§ WHAT IS EXPECTED: Each line below needs to be returned exactly. Skip any picture.

::: SUPPLIED DATA

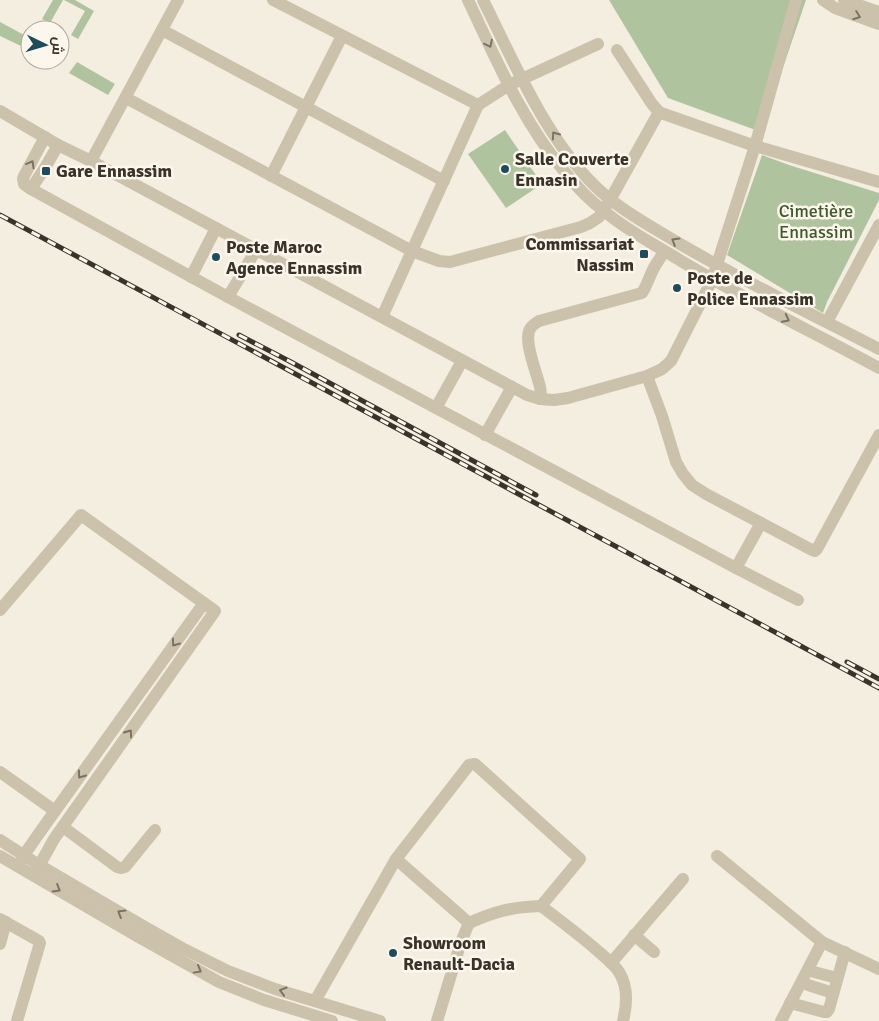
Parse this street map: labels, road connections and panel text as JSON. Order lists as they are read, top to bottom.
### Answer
{
  "parks": ["Cimetière Ennassim"],
  "places": {
    "other": [
      "Salle Couverte Ennasin",
      "Poste Maroc Agence Ennassim",
      "Poste de Police Ennassim",
      "Showroom Renault-Dacia"
    ],
    "transit": ["Gare Ennassim", "Commissariat Nassim"]
  },
  "north": "right"
}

::::::

§ ANSWER FOR THE TASK:
Parse this street map: labels, road connections and panel text as JSON. Order lists as they are read, top to bottom.
### Answer
{
  "parks": ["Cimetière Ennassim"],
  "places": {
    "other": [
      "Salle Couverte Ennasin",
      "Poste Maroc Agence Ennassim",
      "Poste de Police Ennassim",
      "Showroom Renault-Dacia"
    ],
    "transit": ["Gare Ennassim", "Commissariat Nassim"]
  },
  "north": "right"
}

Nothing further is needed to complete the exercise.